2021年9月11日    秀作 The Fall
 
 連続ドラマ「The Fall」(英 2013−16 シリーズ1〜3)日本語字幕付のサブタイトルは警視ステラ・ギブソン。1話60分、各シリーズ5話または6話構成(DVD)のうちシリーズ1と2計11話をみた(シリーズ3は日本語字幕がない)。
ロンドン警視庁から北アイルランド・ベルファスト署へ派遣された女性警視ステラ・ギブソンを「Xファイル」のスカリー捜査官役ジリアン・アンダーソンがやっている。
 
 警視ステラ・ギブソンは抜群の推理で連続殺人事件の捜査に当たる。犯人(映画「プライベート・ウォー」でカメラマン役をやったジェイミー・ドーナン)は明かされているのだが、脚本、演出が秀逸。「刑事コロンボ」も最初から犯人はわかっているが、較べると「刑事コロンボ」は学芸会。
 
 「The Fall」はT.S.エリオットの詩「The Hollow Men」の一文「アイディアと現実、モーションと行動のはざまに影が落ちる(fall the shadow)」に由来。
米国・刑事ドラマのような派手なカーチェイスや格闘、銃撃シーンもなく英国風サスペンスの常套として粛々と展開し、ステラも犯人も頭脳明晰、みる者をぐいぐい引きこんでいく。小さな出来事がどこかで結びつく。
 
 主役2人以外も魅力的で多彩。目が離せないのは、婦人警官フェリントン役ナイアム・マクグラディと警部イーストウッド役ステュアート・グラハム。両者ともにアイルランドの俳優。婦警は犯罪を未然に防げなかったことを悔しがり、警視は悲憤と使命感に満ちている。
 
 記憶や手がかりの断片をつなぎ合わせ、積み重ねていく。そうすることで一瞬のひらめきにもありつける。作家と捜査員の共通点はそこであり、犯罪者と作家はともに過去の幽囚である。
 
 シリーズ1の第1話、ギブソンが泥パックのようなものを洗面台で落とすシーン(ロンドンの自宅)から始まるが、そこから一転して舞台はベルファストへ。10日程度の滞在予定のギブソン警視はベルファストの高級ホテルに宿をとる。ホテルの部屋はドラマと密接に関係し、彼女が泊まっているホテルとは対照的な安宿(容疑者が利用)も効果的。
 
 おそらくはノンキャリアの婦警と警部は、キャリア警視ステラの心のなかを見ようとさりげなく見る。静から動、動から静へ移るときの角々のしぐさ、表情、目がうまいのだ。

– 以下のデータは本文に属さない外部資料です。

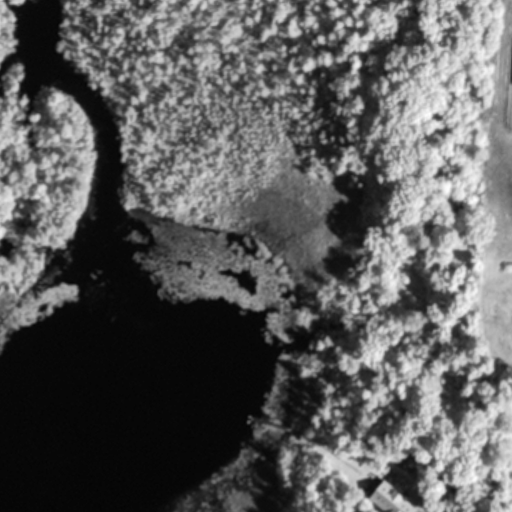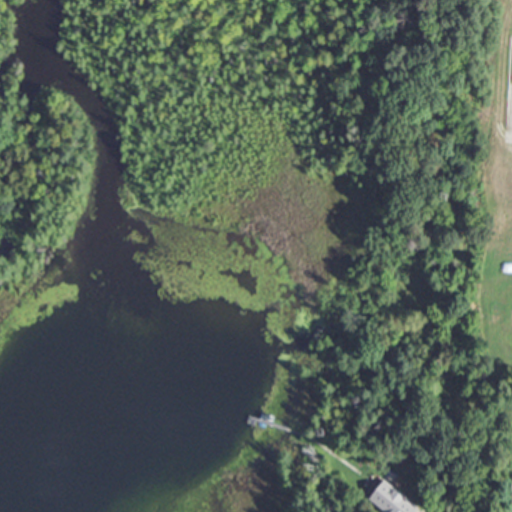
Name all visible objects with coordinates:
building: (389, 500)
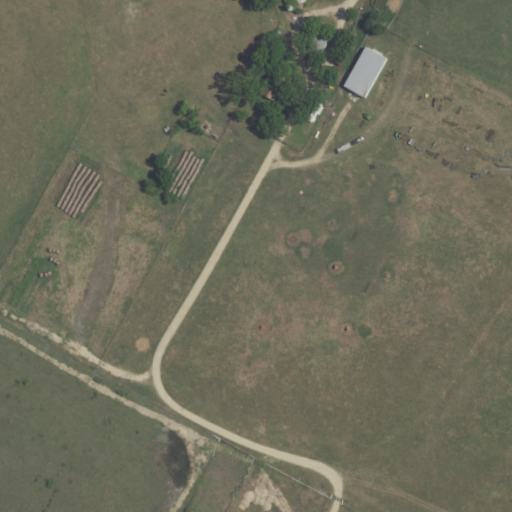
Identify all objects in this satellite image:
building: (299, 3)
building: (318, 45)
building: (273, 50)
building: (366, 71)
building: (367, 72)
building: (278, 84)
road: (192, 295)
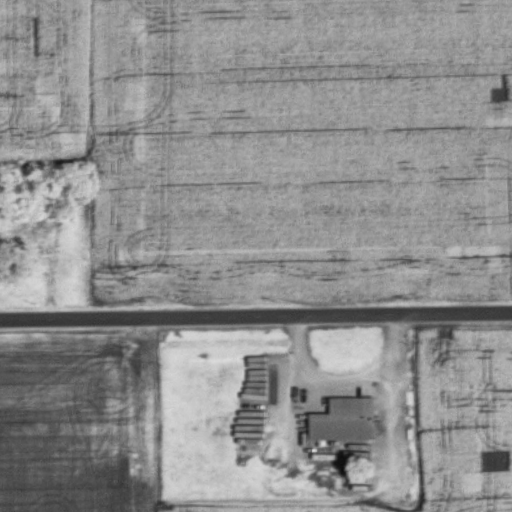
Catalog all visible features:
road: (256, 315)
road: (323, 378)
road: (392, 397)
building: (343, 418)
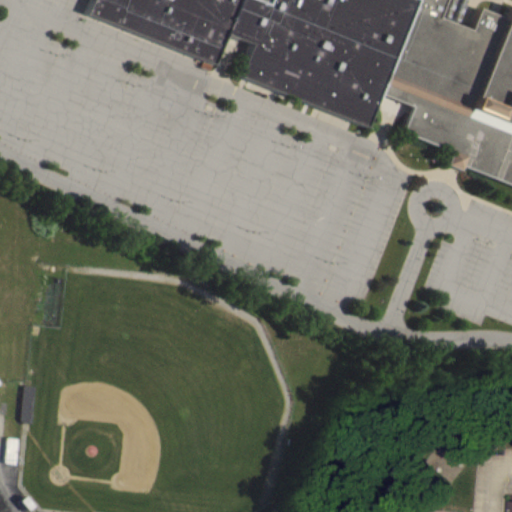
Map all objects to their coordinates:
road: (11, 1)
road: (60, 10)
road: (5, 17)
building: (358, 61)
building: (355, 64)
road: (25, 82)
road: (62, 100)
road: (270, 107)
road: (100, 116)
road: (136, 132)
road: (177, 150)
road: (215, 167)
parking lot: (229, 167)
road: (252, 183)
road: (291, 201)
road: (328, 218)
road: (472, 222)
road: (249, 268)
road: (406, 269)
road: (463, 295)
road: (496, 309)
park: (148, 395)
road: (492, 483)
track: (3, 506)
building: (510, 506)
building: (511, 509)
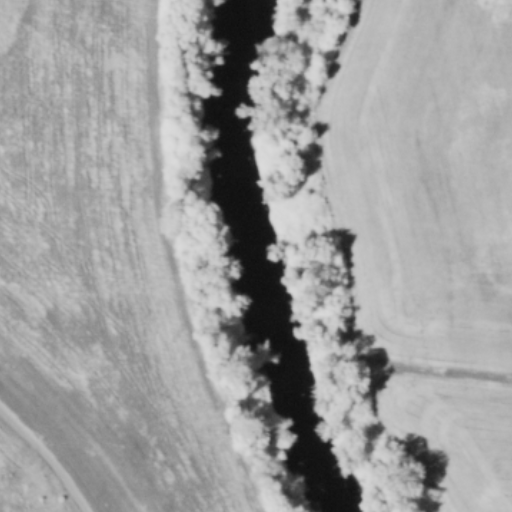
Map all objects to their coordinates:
crop: (422, 178)
river: (226, 265)
crop: (97, 281)
crop: (446, 432)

しかし彼らの出番が少ないのは惜しい。犯人に絡んでいく15、6歳の少女のシーンが多いのは、そういう筋立てでもあり、中高生の視聴者や同年代の娘を持つ親をドラマに取り込む戦略なのか。ミドルティーンの出るシーンは間が持たず退屈。少女が絡む場面の重要なポイントは一つだけなので、ほかは流してみるか、すっ飛ばせばいい。
 
 30代前半のエリート女性を狙った連続絞殺魔の容疑者はサイコキラーに見られる性格破綻者と一線を劃している。彼は6歳の女子とその弟の父親で、子どもを深く愛し、妻ともうまくいっている。
それがなぜという疑問は、ドラマのなかで明らかにされる。あるいは謎が深まる。主役2人の行動は代わる代わる紹介され、ドラマをみる者は彼らの言動や沈黙シーンで推理する。
 
 60分はあっという間、始まったと思ったら終わっている。1日に2話か3話みることが可能なのもDVDならでは。展開を予想するのは容易ではなく、部分的に予想できたとしてもスリリングな展開、続きをみたくなる。
 
 会話が生き生きしており、ドラマを盛り立てる。せりふが役者によって身体化される。思い切りのよいアングルと切り取りなどカメラワークもよく、ベルファストの住宅街、裏町の描き方が巧みで、街を一望できる容疑者の隠れ小屋付近からの夜景は地味で陳腐なのだが、それがかえっていいように思える。本格的サスペンスの秀作である。